Start the Week
- Genre: Discussion
- Running time: Approx. 43 minutes
- Country of origin: United Kingdom
- Language: English
- Home station: BBC Radio 4
- Hosted by: Tom Sutcliffe
- Original release: April 1970 – present
- Website: www.bbc.co.uk/programmes/b006r9xr
- Podcast: www.bbc.co.uk/sounds/brand/b006r9xr

= Start the Week =

BBC Radio 4 discussion programme

Start the Week is a discussion programme that is broadcast on BBC Radio 4 and began in April 1970. The current presenter is Tom Sutcliffe. Previous regular presenters have been Richard Baker, Russell Harty, Melvyn Bragg, Jeremy Paxman and Andrew Marr.

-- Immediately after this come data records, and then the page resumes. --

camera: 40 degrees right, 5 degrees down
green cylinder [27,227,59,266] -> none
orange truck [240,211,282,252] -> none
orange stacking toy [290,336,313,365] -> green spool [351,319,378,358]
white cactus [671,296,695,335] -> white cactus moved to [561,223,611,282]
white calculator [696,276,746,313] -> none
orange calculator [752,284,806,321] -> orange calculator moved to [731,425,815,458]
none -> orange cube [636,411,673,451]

It is broadcast (usually) live on Monday mornings between 9:02 am and 9:45 am, and is repeated in a shortened, edited version at 9:30 pm the same evening. Its guests typically come from the worlds of politics, journalism, science and the arts. Prior to Marr, the programme had a number of regular secondary presenters, including Ken Sykora, Kenneth Robinson (who began in 1971 during the Baker era), Rosie Boycott, Catherine Bennett and Lisa Jardine.

==History==
===Richard Baker (1970-1987)===
The original programme differed from its current form; for the first year or so it was entirely pre-recorded. Produced by Michael Ember, a flamboyant producer from the BBC Hungarian Service, the 1970 show was supposed to be intelligent banter on a weekly theme, held together in a jocular fashion by Richard Baker, a well-known television newsreader.

If that week contained Valentine's Day, for example, the show would start with some hints as to proper behaviour for that day, a bit of history, then a tape recorded by Doug Crawford, a former pirate radio DJ, consisting of a montage of music, archive recordings, opinions recorded on the street and the like, presenting the public's image of the day in question.

After eight minutes or so, the programme returned to the live studio for anecdotes and discussion from a variety of guests. Regulars included Lance Percival, a satirist from TV shows of the time who sang the Start the Week intro theme as a topical calypso, cookery with Zena Skinner.

The programme had a regular following but was thought to be too light-hearted and irreverent for 9.00am on Monday mornings by a new Director of Programmes.

===Russell Harty (1987-1988)===
The programme turned towards being a chat show during Harty's year in the chair; Melvyn Bragg, a friend of Harty's, first appeared on the programme as a substitute presenter before illness led to Harty's death in 1988.

===Melvyn Bragg (1988-1998)===
After Harty's death, several presenters were tried out, including Kate Adie, Sue Lawley, George Melly and Melvyn Bragg. During Bragg's tenure the programme gained "a new reputation for gravitas"; and also a larger audience, which by 1996 was "at one to one and a half million, slightly more than the far more middle-brow programmes such as Midweek, Desert Island Discs and Loose Ends, which occupy the slot on other days."

According to The Independent newspaper, "rows, however innocuous some of them seemed at the time, have become a trademark under Bragg: among the most notable have been Ben Elton vs Brenda Maddox, Rosie Boycott and Bragg vs novelist Kathy Lette, Armistead Maupin vs Libby Purves, and Bragg himself vs (separately) Joan Smith, Michael Dobbs, William Cash, Tony Parsons and Jean Aitchison.

The programme's prominence in BBC Radio 4's schedule meant that Bragg's elevation to the House of Lords as a life peer necessitated his relinquishing of involvement in the programme.

===Jeremy Paxman (1998-2002)===

Jeremy Paxman's tenure was relatively short for a broadcaster of his stature because his aggressive style of interviewing was not considered compatible with the programme.

===Andrew Marr (2002-2020)===

Andrew Marr took over as the programme's presenter in 2002. Occasional stand-in presenters in recent years have included David Baddiel and Sue MacGregor. In January 2013, Marr suffered a stroke and went on sabbatical from the show, though he did chair a one-off episode in November and several episodes in December 2013. He thereafter returned as the presenter of the show, but not on a full-time basis. Since 2013, Marr has alternated with various presenters, currently Tom Sutcliffe, Kirsty Wark, Adam Rutherford and Amol Rajan.

==Awards==
Start the Week won the Best Radio Programme category in the 1994 and 2005 Voice of the Listener & Viewer Awards, and is only the second programme to win the award twice.